- Exercice 1 -
Répondez à ces questions d'après le texte de lecture :
(a) Quel signe montre à Nils que son comparse de banc appartient au club ?
(b) Qui passe sur la place pendant que le vieillard attend un second signe ?
(c) Combien de répliques et d'actions le vieillard a-t-il en tête ?
- Exercice 2 -
Dans le texte de lecture, pourquoi Nils estime-t-il qu'il faudra un jour changer le code ?

- Texte de lecture -
+++
Deux vieux ! Mots en folie !


Il connaissait le code ! L’ours connaissait le code ! Le toussotement dédaigneux de son comparse de banc était indubitablement le signe que, malgré l’apparente léthargie dont il faisait preuve, il appartenait au club ! Nils se sentit ragaillardi : son cœur ne fit finalement qu’un bon lorsque le code fut donné. Un jour viendrait, il faudrait tout de même penser à le changer ce code… bien trop anodin : tout le monde risquait de comprendre la supercherie.

Se réinstallant ostensiblement sur le banc pour prendre une pose bien moins confortable mais particulièrement fière, le vieillard attendit un second signe. N’importe lequel tandis qu’une famille particulièrement étrange passait sur la place. Il y avait pourtant de quoi faire ! De son temps, on ne traitait pas les jeunes enfants de cette manière ! Allez… juste un petit effort !

Finalement rien ne vint. Pas même l’ombre d’une réaction devant cette scène pourtant burlesque qui méritait bien de se faire remarquer et de faire tout autant remarquer la population qu’elle était sur le mauvais chemin ! Une scène fictive avait pris place dans l’esprit du vieillard qui avait pourtant plus d’une dizaine de répliques et d’actions en tête. C’en devenait presque une drogue… il fallait que ça sorte !
+++
- Données fournies -
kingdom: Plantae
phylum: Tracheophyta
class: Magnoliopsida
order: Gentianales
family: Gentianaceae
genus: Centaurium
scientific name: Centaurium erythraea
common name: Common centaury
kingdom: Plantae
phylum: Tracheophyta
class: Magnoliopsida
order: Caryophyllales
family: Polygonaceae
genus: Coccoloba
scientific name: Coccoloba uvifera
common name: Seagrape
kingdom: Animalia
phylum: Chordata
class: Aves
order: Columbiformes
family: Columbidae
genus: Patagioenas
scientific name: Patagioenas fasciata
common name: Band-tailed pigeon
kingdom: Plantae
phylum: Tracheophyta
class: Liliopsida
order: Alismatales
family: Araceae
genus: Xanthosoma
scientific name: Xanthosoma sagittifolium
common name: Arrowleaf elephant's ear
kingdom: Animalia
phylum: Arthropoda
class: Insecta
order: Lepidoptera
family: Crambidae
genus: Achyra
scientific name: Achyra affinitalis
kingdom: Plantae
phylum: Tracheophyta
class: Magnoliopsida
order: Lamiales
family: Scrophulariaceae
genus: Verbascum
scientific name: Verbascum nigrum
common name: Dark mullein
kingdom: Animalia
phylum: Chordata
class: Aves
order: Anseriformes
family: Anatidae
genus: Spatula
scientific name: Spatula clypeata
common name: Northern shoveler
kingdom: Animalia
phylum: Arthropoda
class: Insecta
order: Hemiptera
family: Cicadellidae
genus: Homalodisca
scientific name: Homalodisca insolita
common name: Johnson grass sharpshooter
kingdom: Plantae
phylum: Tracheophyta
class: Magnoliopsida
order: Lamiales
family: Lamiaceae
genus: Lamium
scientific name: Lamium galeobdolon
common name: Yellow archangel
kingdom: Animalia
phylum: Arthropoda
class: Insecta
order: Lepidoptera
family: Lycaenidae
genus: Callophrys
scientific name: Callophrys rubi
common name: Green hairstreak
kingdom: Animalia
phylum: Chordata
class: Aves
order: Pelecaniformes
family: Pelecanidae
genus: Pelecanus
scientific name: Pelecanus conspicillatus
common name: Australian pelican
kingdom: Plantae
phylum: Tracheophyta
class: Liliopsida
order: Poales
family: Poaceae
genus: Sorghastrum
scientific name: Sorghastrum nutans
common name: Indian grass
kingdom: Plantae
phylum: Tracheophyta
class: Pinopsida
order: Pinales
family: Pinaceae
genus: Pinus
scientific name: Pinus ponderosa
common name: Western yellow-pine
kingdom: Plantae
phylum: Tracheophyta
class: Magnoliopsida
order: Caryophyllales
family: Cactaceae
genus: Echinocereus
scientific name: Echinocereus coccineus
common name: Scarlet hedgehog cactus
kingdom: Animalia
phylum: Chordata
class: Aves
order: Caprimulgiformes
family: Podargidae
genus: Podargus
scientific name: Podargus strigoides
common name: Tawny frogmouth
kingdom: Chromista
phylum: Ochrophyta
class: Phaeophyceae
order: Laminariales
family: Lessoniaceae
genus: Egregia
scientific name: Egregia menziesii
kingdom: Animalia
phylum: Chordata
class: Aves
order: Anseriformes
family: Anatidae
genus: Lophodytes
+++
- Corrigé 1 -
(a) Le toussotement dédaigneux de son comparse de banc.
(b) Une famille particulièrement étrange.
(c) Plus d'une dizaine.

- Corrigé 2 -
Il juge ce code bien trop anodin. Tout le monde risquait donc de comprendre la supercherie.